***** The input *****

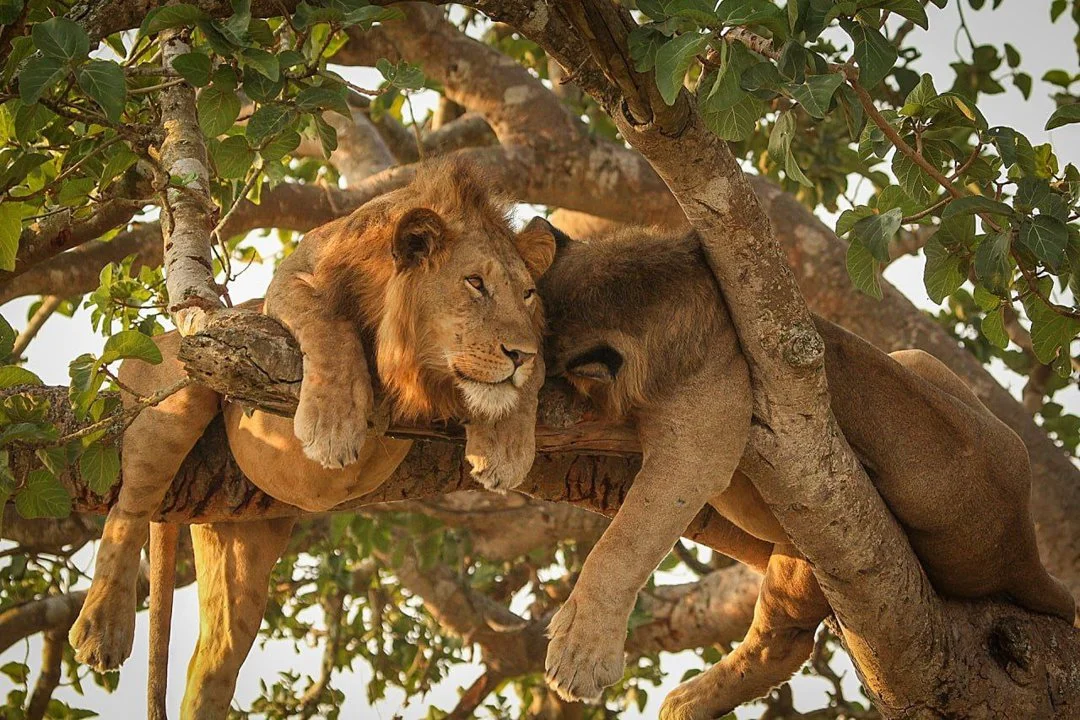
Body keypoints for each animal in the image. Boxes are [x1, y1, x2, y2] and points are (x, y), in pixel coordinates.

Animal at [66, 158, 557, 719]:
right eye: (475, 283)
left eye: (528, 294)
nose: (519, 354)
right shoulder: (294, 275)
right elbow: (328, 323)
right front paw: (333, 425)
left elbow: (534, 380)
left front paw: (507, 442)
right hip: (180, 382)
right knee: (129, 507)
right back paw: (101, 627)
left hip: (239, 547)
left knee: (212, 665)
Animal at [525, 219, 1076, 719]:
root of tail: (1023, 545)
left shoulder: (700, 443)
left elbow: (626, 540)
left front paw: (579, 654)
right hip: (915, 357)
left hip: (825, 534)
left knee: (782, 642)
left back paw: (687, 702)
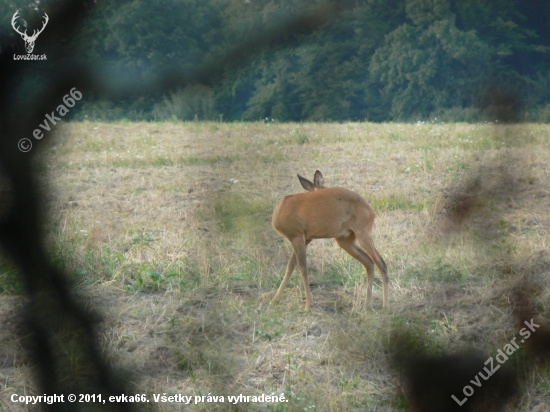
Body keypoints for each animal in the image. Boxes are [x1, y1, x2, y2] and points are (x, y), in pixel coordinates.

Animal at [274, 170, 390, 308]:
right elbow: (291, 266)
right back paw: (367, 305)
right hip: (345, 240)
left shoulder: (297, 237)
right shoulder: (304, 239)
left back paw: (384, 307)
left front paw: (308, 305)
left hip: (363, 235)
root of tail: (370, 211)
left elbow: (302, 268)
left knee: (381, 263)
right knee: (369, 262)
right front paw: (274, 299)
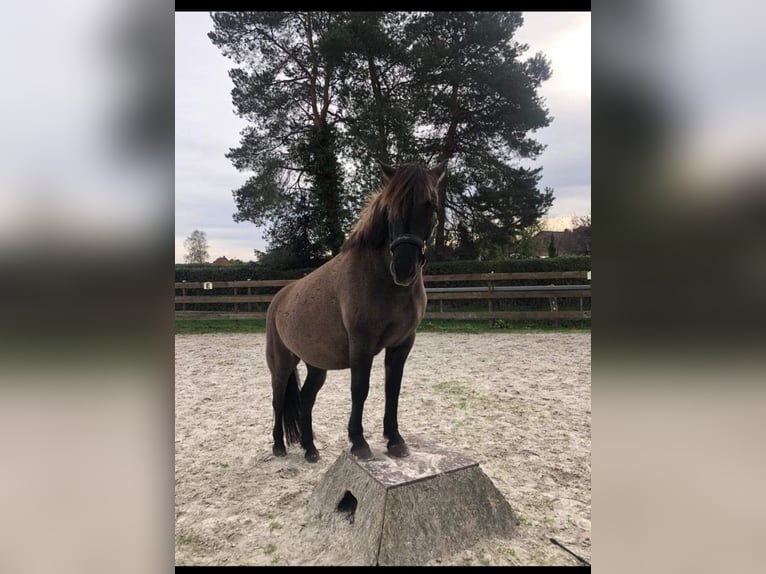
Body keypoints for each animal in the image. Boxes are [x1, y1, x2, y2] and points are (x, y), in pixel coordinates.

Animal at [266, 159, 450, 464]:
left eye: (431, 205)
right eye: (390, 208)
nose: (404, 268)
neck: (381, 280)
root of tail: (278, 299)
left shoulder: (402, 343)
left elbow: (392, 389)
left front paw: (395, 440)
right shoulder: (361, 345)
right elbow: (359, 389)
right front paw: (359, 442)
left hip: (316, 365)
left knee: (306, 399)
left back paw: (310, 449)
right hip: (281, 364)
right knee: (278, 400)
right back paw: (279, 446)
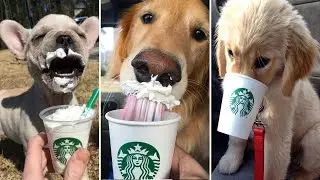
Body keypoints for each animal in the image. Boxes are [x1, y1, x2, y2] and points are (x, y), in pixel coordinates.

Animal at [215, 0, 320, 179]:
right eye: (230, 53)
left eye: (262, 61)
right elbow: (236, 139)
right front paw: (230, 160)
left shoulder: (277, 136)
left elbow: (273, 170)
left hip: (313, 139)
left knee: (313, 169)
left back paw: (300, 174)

*****

• Task requirements:
Copy all of the entries verbatim, leaving out any pictures they contain.

• Reply:
Body keypoints for each animal in the image. Boxes are [x1, y1, x2, y2] and points are (x, y), in pixel coordinates.

Animal at [66, 158, 557, 719]:
right eye: (475, 283)
left eye: (528, 294)
nose: (519, 354)
right shoulder: (294, 275)
right elbow: (328, 323)
right front paw: (333, 425)
left elbow: (534, 380)
left front paw: (507, 442)
right hip: (180, 382)
right knee: (129, 507)
right back paw: (101, 627)
left hip: (239, 547)
left knee: (212, 665)
Animal at [525, 219, 1076, 719]:
root of tail: (1023, 545)
left shoulder: (700, 443)
left elbow: (626, 540)
left front paw: (579, 654)
right hip: (915, 357)
left hip: (825, 534)
left knee: (782, 642)
left back paw: (687, 702)
Body keypoints for each animal in the image. Boxes are [x1, y1, x2, y2] and points are (x, y), in pixel coordinates.

Animal at [274, 170, 390, 308]:
right elbow: (291, 266)
right back paw: (367, 305)
right hip: (345, 240)
left shoulder: (297, 237)
right shoulder: (304, 239)
left back paw: (384, 307)
left front paw: (308, 305)
left hip: (363, 235)
root of tail: (370, 211)
left elbow: (302, 268)
left knee: (381, 263)
right knee: (369, 262)
right front paw: (274, 299)
Body keypoints for each animal in the image. Boxes are [x1, y1, x2, y2] and points are (x, y), in pixel coordinates.

Animal at [266, 159, 450, 464]:
left eye: (431, 205)
right eye: (390, 208)
nose: (404, 268)
neck: (381, 280)
root of tail: (278, 299)
left shoulder: (402, 343)
left elbow: (392, 389)
left front paw: (395, 440)
right shoulder: (361, 345)
right elbow: (359, 389)
right front paw: (359, 442)
left hip: (316, 365)
left knee: (306, 399)
left back paw: (310, 449)
right hip: (281, 364)
right knee: (278, 400)
right back paw: (279, 446)
Body keypoints for each animal in the image. Boxes are [x1, y1, x2, y2] and points are (x, y), in pixel coordinates.

Animal at [215, 0, 320, 179]:
right eye: (230, 53)
left eye: (262, 61)
right elbow: (236, 139)
right front paw: (230, 160)
left shoulder: (277, 136)
left elbow: (273, 170)
left hip: (313, 139)
left knee: (313, 169)
left back paw: (300, 174)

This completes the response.